Athletes participating in the Whitehorse 2007 Canada Winter Games aren’t the only ones that will have to prove what they’re made of.The 59 Xerox multifunction devices from the vendor’s DocuColor, Phaser and WorkCentrePro lines will also be put to the test, churning out an expected 2.1 million pages by the end of the Games – 563 pages per hour, 24 hours a day.
Xerox, which announced it is the first major national sponsor for the Games, is handling all the printing for the event. That means making sure documents are printed and available on demand to the 3,500 athletes, coaches and managers, 400 officials and 200-plus media.
The company is contributing $620,000 value-in-kind to the event.
To kick off the announcement, a team of 10 Alaskan huskies pulled a wheeled sled up Toronto’s Yonge Street, ending their urban tour at the Olympic Spirit building.
“What we’re doing will be very similar to what we did at the Olympics,” said Charlie Alexander, vice-president North American agent operations, Xerox Canada. “Everything will be connected to the network.
“One million documents are a lot of documents and it’s a lot of people, but getting onto that (network) will be possible in a whole host of ways, whether via land lines, over the Internet or by wireless. If we can reproduce it, you can get it over our network.”
Once a competition is over, the results will be available throughout the regions in exactly the same format, whether in colour or black and white.
Games president Piers McDonald said that despite the fact the organization uses the Internet extensively, it still relies heavily on paper documentation.

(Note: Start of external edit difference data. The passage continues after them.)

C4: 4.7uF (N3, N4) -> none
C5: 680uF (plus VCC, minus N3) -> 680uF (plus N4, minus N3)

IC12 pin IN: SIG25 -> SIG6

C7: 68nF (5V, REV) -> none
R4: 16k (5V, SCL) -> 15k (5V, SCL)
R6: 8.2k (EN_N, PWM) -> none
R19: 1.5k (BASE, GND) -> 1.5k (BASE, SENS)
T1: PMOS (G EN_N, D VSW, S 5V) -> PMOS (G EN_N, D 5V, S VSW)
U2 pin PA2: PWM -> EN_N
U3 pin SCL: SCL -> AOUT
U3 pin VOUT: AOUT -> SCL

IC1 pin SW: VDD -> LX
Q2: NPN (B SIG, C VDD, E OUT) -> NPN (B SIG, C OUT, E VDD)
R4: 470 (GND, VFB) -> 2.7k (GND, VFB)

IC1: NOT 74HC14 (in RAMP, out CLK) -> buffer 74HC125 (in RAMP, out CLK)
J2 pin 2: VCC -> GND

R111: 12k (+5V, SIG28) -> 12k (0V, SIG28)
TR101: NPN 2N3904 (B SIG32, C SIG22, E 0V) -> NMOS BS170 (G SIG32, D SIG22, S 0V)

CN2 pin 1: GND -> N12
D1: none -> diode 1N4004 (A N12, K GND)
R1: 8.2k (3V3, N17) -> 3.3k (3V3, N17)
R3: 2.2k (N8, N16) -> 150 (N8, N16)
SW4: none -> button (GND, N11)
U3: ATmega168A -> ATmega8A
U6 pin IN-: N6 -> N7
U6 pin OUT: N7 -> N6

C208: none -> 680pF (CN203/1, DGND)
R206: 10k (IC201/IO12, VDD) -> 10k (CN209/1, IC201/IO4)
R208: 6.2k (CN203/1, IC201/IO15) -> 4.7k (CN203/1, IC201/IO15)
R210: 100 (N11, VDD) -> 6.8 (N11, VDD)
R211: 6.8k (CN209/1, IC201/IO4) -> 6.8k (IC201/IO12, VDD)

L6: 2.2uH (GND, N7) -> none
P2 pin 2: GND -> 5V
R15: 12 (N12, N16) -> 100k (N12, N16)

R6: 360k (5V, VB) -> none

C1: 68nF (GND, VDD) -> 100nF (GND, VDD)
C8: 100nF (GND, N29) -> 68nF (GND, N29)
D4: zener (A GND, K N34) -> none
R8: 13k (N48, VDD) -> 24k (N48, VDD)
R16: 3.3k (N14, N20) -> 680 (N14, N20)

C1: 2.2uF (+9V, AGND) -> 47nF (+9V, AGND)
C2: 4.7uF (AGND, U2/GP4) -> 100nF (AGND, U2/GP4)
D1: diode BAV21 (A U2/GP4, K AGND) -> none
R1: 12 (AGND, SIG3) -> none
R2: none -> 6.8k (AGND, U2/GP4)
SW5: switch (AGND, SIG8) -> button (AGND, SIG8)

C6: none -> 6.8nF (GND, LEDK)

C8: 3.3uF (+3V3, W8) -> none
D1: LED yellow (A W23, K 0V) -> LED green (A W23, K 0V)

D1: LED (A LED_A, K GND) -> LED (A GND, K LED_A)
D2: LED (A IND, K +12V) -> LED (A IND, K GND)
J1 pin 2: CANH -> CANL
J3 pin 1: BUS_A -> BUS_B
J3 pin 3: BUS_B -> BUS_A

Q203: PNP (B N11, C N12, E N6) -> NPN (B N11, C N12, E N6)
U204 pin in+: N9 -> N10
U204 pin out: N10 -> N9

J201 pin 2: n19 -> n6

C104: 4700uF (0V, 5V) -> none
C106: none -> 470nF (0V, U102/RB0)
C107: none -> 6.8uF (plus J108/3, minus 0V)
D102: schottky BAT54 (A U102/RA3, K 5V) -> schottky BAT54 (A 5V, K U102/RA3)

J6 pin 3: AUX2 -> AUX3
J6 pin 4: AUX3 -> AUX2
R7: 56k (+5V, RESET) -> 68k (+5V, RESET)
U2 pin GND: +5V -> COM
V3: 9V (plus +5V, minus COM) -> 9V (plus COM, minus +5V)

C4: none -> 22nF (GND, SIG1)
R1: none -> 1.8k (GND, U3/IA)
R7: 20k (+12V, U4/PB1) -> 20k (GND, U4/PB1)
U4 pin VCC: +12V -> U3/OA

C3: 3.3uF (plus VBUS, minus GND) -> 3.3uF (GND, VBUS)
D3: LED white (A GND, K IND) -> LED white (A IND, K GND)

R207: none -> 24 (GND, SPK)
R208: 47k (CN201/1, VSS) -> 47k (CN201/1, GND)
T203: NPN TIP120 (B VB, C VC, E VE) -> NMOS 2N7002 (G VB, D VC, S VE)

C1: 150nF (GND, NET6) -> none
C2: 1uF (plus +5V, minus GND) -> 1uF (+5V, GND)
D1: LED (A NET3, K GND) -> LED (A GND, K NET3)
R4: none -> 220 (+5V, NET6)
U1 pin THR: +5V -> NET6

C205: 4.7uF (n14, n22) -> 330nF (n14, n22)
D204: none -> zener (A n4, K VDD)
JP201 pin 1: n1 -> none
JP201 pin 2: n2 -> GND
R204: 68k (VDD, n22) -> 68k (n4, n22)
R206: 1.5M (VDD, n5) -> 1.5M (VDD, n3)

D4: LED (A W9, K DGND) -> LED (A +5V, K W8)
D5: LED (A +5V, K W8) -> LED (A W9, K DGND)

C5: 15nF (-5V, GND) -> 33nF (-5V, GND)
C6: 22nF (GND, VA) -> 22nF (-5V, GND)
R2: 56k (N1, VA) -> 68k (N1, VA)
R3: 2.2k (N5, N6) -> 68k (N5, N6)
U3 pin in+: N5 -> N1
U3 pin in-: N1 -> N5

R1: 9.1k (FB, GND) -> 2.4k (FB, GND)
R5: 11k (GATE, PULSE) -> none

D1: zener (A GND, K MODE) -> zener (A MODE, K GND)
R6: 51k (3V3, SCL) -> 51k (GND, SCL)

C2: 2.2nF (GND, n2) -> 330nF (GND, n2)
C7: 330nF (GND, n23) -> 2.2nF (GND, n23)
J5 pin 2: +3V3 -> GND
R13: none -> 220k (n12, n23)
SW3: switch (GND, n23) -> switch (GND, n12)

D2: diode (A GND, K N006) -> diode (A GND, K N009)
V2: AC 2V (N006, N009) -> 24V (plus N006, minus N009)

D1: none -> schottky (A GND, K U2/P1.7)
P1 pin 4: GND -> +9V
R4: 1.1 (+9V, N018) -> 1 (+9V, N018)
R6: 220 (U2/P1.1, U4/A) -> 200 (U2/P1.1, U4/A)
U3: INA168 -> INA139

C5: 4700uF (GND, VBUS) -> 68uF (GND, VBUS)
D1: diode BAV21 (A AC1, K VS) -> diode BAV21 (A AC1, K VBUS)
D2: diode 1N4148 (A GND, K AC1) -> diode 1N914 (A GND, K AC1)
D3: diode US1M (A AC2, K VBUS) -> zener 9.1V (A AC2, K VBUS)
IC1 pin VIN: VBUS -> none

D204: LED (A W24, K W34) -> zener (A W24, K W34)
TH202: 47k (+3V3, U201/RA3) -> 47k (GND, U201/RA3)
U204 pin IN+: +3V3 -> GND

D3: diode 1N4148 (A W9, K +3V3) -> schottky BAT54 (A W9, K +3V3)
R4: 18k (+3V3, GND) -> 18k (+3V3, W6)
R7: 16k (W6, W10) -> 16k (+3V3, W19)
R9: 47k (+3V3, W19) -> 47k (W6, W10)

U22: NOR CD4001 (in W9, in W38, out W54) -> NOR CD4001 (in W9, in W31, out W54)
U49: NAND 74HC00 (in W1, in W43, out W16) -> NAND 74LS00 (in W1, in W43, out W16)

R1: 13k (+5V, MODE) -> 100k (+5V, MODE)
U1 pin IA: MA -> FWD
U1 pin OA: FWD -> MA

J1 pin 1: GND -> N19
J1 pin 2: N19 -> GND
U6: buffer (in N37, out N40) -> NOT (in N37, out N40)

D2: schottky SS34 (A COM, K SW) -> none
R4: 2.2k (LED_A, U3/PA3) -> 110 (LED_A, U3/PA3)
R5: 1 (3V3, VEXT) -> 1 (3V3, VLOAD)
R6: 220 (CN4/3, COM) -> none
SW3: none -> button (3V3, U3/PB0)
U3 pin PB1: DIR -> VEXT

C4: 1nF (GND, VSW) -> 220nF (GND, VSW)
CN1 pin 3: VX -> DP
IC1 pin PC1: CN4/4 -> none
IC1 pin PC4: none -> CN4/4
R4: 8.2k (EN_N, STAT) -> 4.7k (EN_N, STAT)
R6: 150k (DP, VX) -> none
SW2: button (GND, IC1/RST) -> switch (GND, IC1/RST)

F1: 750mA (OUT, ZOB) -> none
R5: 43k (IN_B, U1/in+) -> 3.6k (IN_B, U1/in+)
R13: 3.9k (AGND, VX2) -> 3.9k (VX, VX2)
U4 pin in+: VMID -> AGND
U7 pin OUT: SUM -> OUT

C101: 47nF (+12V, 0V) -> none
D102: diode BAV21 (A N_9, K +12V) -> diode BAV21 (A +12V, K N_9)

“We need to produce hard copies as well as electronic versions,” he said. “It’s also a very fast-paced environment so we need to be able to translate what happens in the field and get that into (the hands of officials) very quickly, and that was one of the things that really attracted us to Xerox. They are the pioneers, in our view, of doing that well.”
The organization hopes to have a number of other sponsorship announcements over the next month, one of which is expected to involve Bell Mobility, he said.
“We’re going to be a state-of-the-art Games Canada,” he said. “We’ve had a lot of discussions about test driving a few vehicles as well, both on the broadcasting side and on the information management side, so I think it will be a pretty impressive site.”
Although Xerox will be reclaiming its equipment at the end of the event, the benefits of hosting the Games will live on, said Jim Kenyon, minister of dconomic development for the Yukon.
The people who will manage the IT systems for the Games will mostly be locals, he said, meaning a wealth of training opportunities will be available.
“The experience it’s going to leave alone is going to be fantastic,” he said.
As well, one of the complexes that will be built to house athletes for the Games will be developed into a research cluster, he said.
Kenyon said 98 per cent of Yukon residents have access to broadband Internet, compared to about 62 per cent in Ontario.
“We have an incredibly active IT infrastructure up there,” he said.
Nunavut Premier Paul Okalik also hopes the Games will leave a long-term legacy.
“The reason why we’re taking part is we’re looking for opportunities,” he said.
“We’re going to take advantage of every opportunity that comes our way to promote our young territory.”